The Securities and Exchange Commission today voted 4 to 1 to approve three provisions of the JOBS Act that would affect hedge funds' ability to advertise. So what does this really mean for the industry?

Posted on July 10, 2013, at 1:55 p.m. ET

Jonathan Ernst / Reuters

What exactly happened?

The Securities and Exchange Commission voted 4 to 1 to adopt provisions of the Jumpstart Our Business Startups (JOBS) Act of 2012 that eliminated the prohibition of "general solicitation" and "general advertising" by firms and individuals with "certain securities offerings."

What does this mean for hedge funds?

As a result of the vote to lift the general solicitation and advertising ban, hedge funds can now advertise, including speaking to the press, using social media, and providing greater transparency on their websites and through other channels. Still, in order to invest in a hedge fund, you must be an "accredited investor," which is usually code for having a certain minimum level of money — usually several thousands of dollars — to invest.

What else, besides advertising, was on the table?

Another item up for a vote was an amendment to disqualify "felons and other bad actors" from participating in securities offerings since that apparently wasn't already part of securities law.

How does the industry feel about the passage of the JOBS Act provisions?

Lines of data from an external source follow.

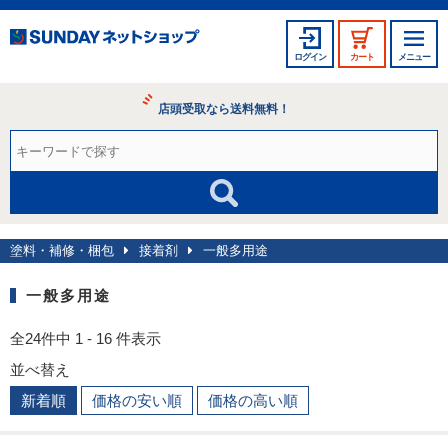
ログイン
カート
メニュー
店頭受取なら送料無料！
塗料・補修・梱包
接着剤
一般多用途
一般多用途
全24件中 1 - 16 件表示
並べ替え
新着順
価格の安い順
価格の高い順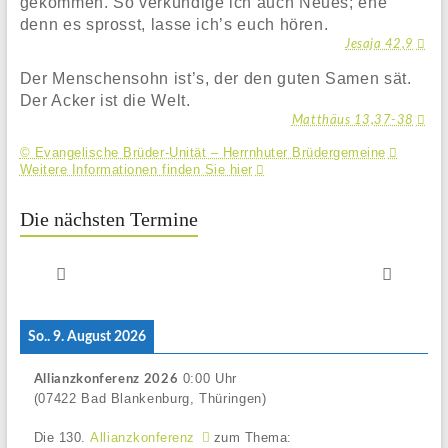
gekommen. So verkündige ich auch Neues; ehe
denn es sprosst, lasse ich’s euch hören.
Jesaja 42,9
Der Menschensohn ist’s, der den guten Samen sät.
Der Acker ist die Welt.
Matthäus 13,37-38
© Evangelische Brüder-Unität – Herrnhuter Brüdergemeine
Weitere Informationen finden Sie hier
Die nächsten Termine
So.. 9. August 2026
0:00
Uhr
Allianzkonferenz 2026
(07422 Bad Blankenburg, Thüringen)
Die 130.
Allianzkonferenz
zum Thema: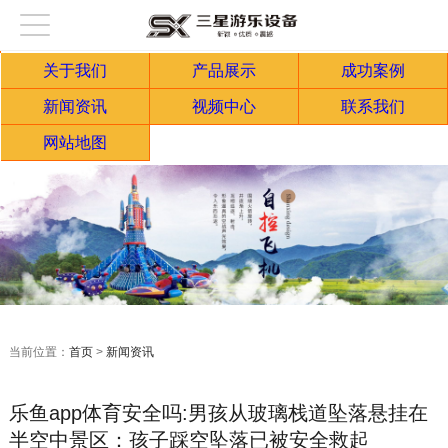
关于我们
产品展示
成功案例
新闻资讯
视频中心
联系我们
网站地图
当前位置：
首页
>
新闻资讯
乐鱼app体育安全吗:男孩从玻璃栈道坠落悬挂在
半空中景区：孩子踩空坠落已被安全救起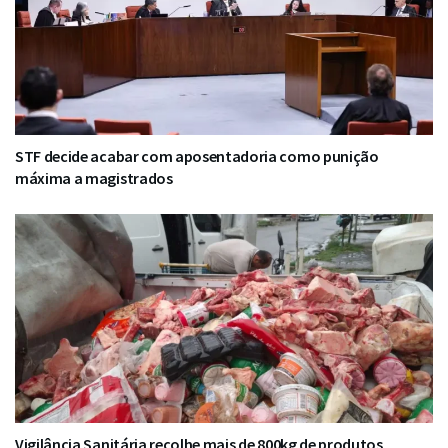
STF decide acabar com aposentadoria como punição
máxima a magistrados
Vigilância Sanitária recolhe mais de 800kg de produtos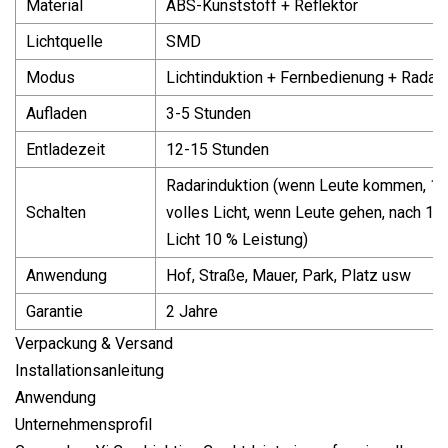
Material
ABS-Kunststoff + Reflektor
Lichtquelle
SMD
Modus
Lichtinduktion + Fernbedienung + Radari
Aufladen
3-5 Stunden
Entladezeit
12-15 Stunden
Radarinduktion (wenn Leute kommen, 10
Schalten
volles Licht, wenn Leute gehen, nach 10
Licht 10 % Leistung)
Anwendung
Hof, Straße, Mauer, Park, Platz usw
Garantie
2 Jahre
Verpackung & Versand
Installationsanleitung
Anwendung
Unternehmensprofil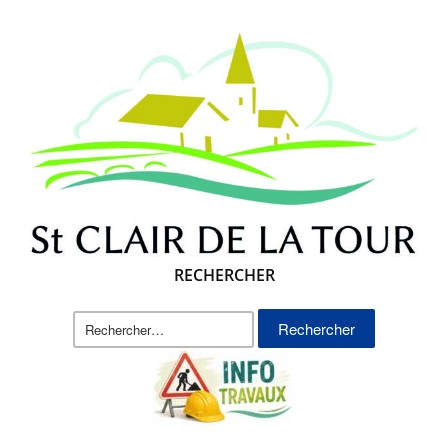
RECHERCHER
Rechercher :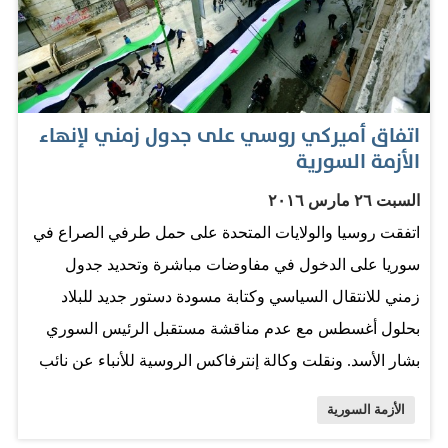
الآن في الحملة على تدمر. المصدر: صحيفة البيان
اتفاق أميركي روسي على جدول زمني لإنهاء
الأزمة السورية
السبت ٢٦ مارس ٢٠١٦
اتفقت روسيا والولايات المتحدة على حمل طرفي الصراع في
سوريا على الدخول في مفاوضات مباشرة وتحديد جدول
زمني للانتقال السياسي وكتابة مسودة دستور جديد للبلاد
بحلول أغسطس مع عدم مناقشة مستقبل الرئيس السوري
بشار الأسد. ونقلت وكالة إنترفاكس الروسية للأنباء عن نائب
وزير الخارجية الروسي سيرغي ريابكوف قوله أمس، إن
الأزمة السورية
الولايات المتحدة تفهمت موقف موسكو بأنه ينبغي عدم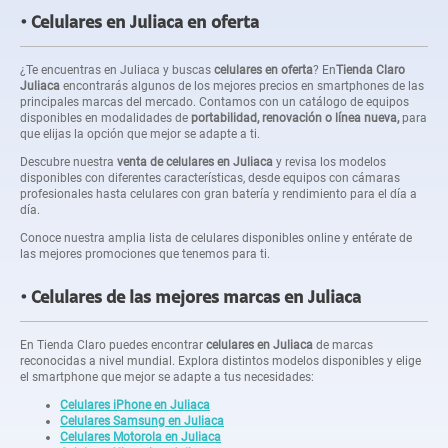
Celulares en Juliaca en oferta
¿Te encuentras en Juliaca y buscas
celulares en oferta
? En
Tienda Claro
Juliaca
encontrarás algunos de los mejores precios en smartphones de las
principales marcas del mercado. Contamos con un catálogo de equipos
disponibles en modalidades de
portabilidad, renovación o línea nueva,
para
que elijas la opción que mejor se adapte a ti.
Descubre nuestra
venta de celulares en Juliaca
y revisa los modelos
disponibles con diferentes características, desde equipos con cámaras
profesionales hasta celulares con gran batería y rendimiento para el día a
día.
Conoce nuestra amplia lista de celulares disponibles online y entérate de
las mejores promociones que tenemos para ti.
Celulares de las mejores marcas en Juliaca
En Tienda Claro puedes encontrar
celulares en Juliaca
de marcas
reconocidas a nivel mundial. Explora distintos modelos disponibles y elige
el smartphone que mejor se adapte a tus necesidades:
Celulares iPhone en Juliaca
Celulares Samsung en Juliaca
Celulares Motorola en Juliaca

One hedge fund marketing expert called the vote's impact "positive" and its impact on the hedge fund industry a "9.9 out of 10" as hedge funders can now speak at conferences more easily, talk to the press more freely, and of course, advertise.

And the Managed Funds Association commended the SEC's action and said it supports the elimination of the advertising and general solicitation ban.

However, it seems unlikely that hedge funds will actually jump at the chance to advertise.

What's left to figure out?

A few things. The SEC plans to suss out the details of the matters it passed in the coming weeks. The industry itself is calling for more clarification on how exactly the SEC will verify who it can and cannot target, or what qualifies someone as an "accredited investor." Another issue to sort through is who will fall under the broad and vague "felon and bad actor" provision.